::: Passage shown

The application plane is an open but secure policy for various applications and devices to leverage network resources like topology and statistics. Different applications can communicate with each other and the controller via APIs and peer-to-peer communication, powered by enterprise blockchain technology.
The control plane or network brain acts as an operating system. It is a logical entity that receives instructions or requirements from the application plane and relays them to the networking components. This plane also extracts information about the network from the hardware devices and communicates back to the applications with an abstract view of the network and includes statistics and events about what is happening. The control plane system then will be programmed by the top layer using “Northbound API” or “RESTful API”.
The data plane or user plane is the part of a network that carries user traffic. It enables data transfer to and from IoT or any smart devices. Generally, it includes packet forwarding devices and communications with the network controller.
The blockchain is used as a service that provides functionalities of resource tracking and asset sharing among multiple controllers on the control plane. Therefore, resource tracking is used to track and trace the network resources of each controller and asset.

::::::

= Work task A =
In the network planes passage, switch "topology" to "connectivity" and write out the text from "The application plane is" up to and including "enterprise blockchain technology.".
= Work task B =
What other name does the network planes passage give to the control plane?
Answer using only the network planes passage.

::: Excerpted records

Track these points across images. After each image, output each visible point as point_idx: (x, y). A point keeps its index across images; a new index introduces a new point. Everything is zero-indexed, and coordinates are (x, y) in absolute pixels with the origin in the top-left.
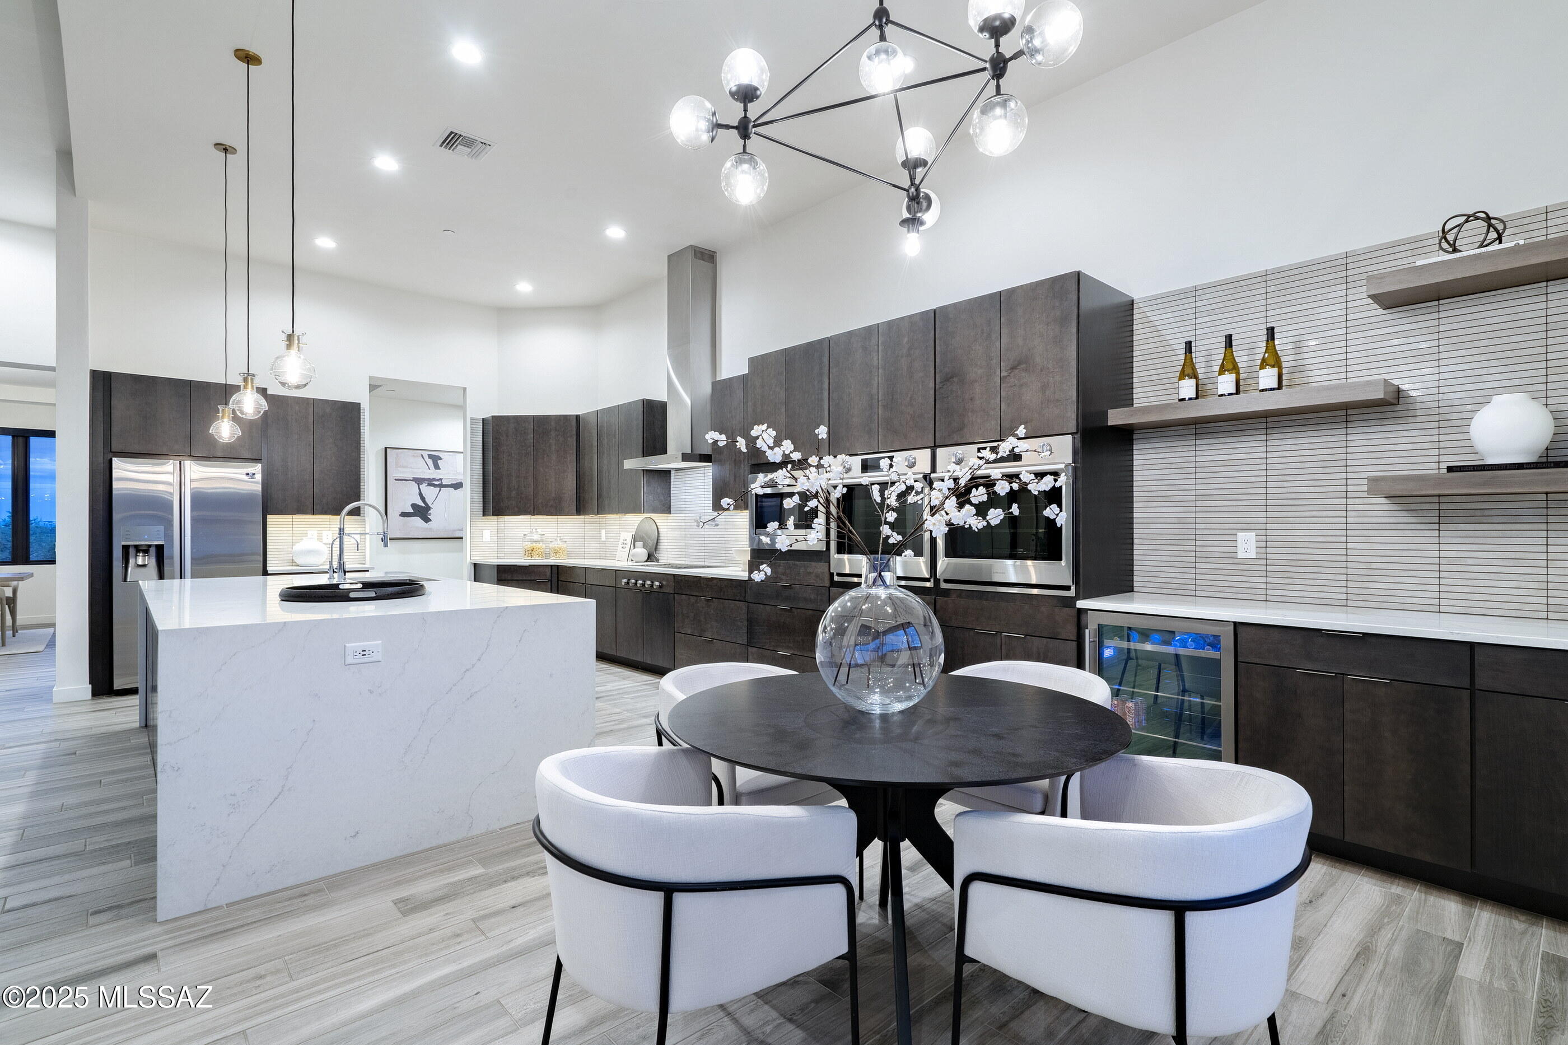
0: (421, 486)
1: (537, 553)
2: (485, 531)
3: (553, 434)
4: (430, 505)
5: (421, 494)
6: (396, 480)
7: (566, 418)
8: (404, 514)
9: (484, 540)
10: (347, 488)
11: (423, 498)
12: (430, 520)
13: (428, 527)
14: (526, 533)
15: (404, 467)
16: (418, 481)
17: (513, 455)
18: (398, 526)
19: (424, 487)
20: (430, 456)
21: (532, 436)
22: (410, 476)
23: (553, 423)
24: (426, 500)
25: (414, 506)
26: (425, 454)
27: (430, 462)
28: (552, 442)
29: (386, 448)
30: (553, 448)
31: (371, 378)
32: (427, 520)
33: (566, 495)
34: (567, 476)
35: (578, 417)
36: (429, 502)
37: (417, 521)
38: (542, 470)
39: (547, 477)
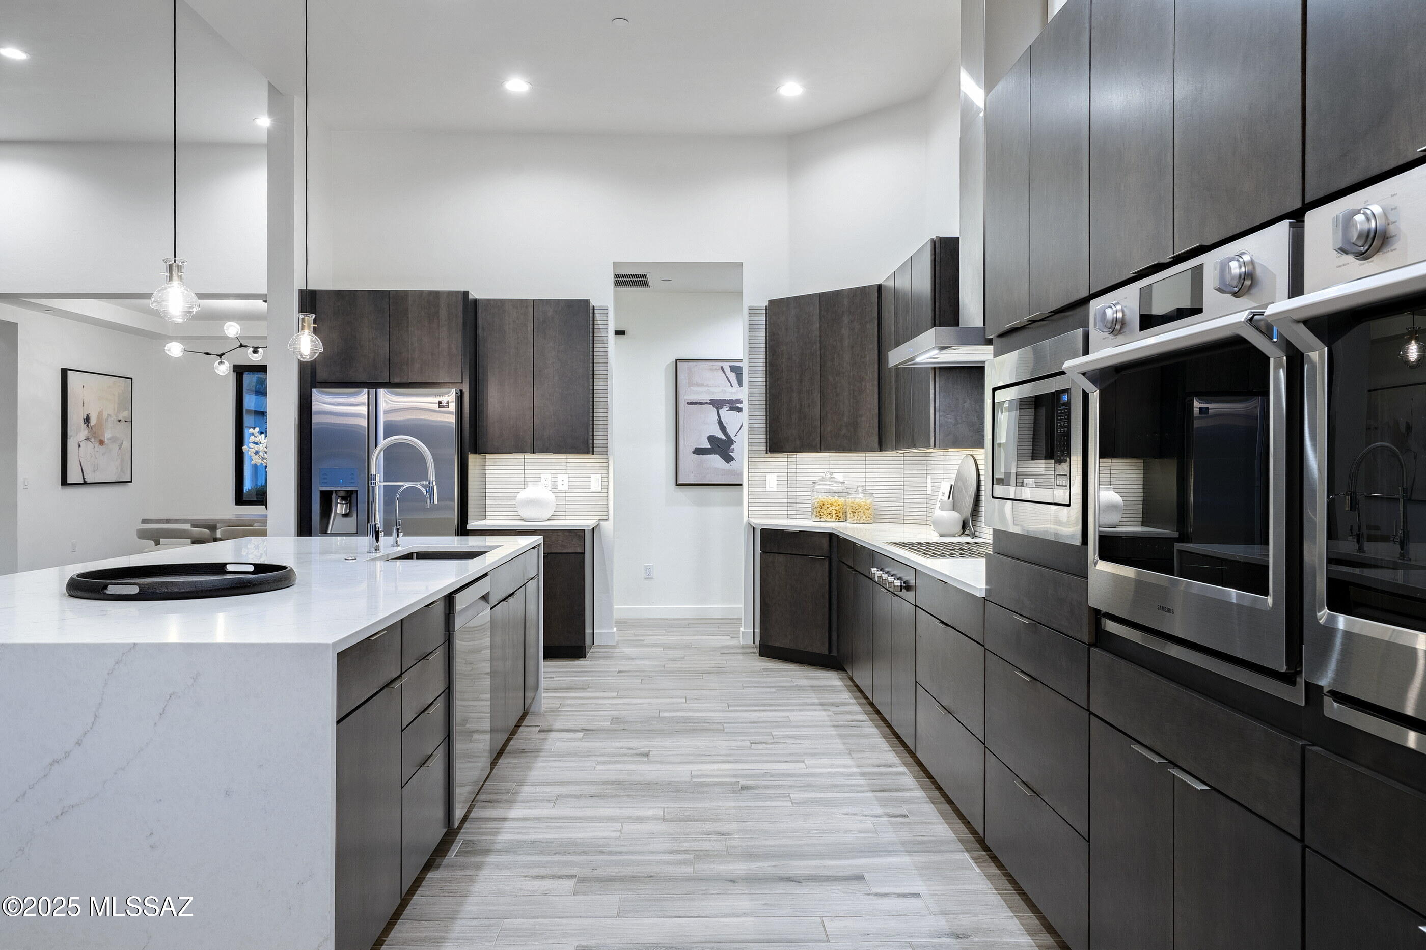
0: (720, 411)
1: (828, 511)
2: (768, 476)
3: (846, 320)
4: (733, 438)
5: (720, 423)
6: (688, 403)
7: (862, 292)
8: (699, 451)
9: (768, 489)
10: (572, 416)
11: (723, 428)
12: (733, 459)
13: (731, 468)
14: (816, 479)
15: (698, 385)
16: (717, 404)
17: (794, 357)
18: (691, 467)
19: (724, 412)
20: (733, 369)
21: (818, 325)
22: (706, 398)
23: (846, 302)
24: (728, 430)
25: (711, 439)
26: (726, 366)
27: (732, 376)
28: (845, 332)
29: (677, 360)
30: (846, 343)
31: (616, 265)
32: (728, 459)
33: (863, 419)
34: (865, 386)
35: (880, 287)
36: (731, 432)
37: (715, 460)
38: (831, 378)
39: (838, 390)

::::::

= Response area A =
The application plane is an open but secure policy for various applications and devices to leverage network resources like connectivity and statistics. Different applications can communicate with each other and the controller via APIs and peer-to-peer communication, powered by enterprise blockchain technology.

= Response area B =
The network brain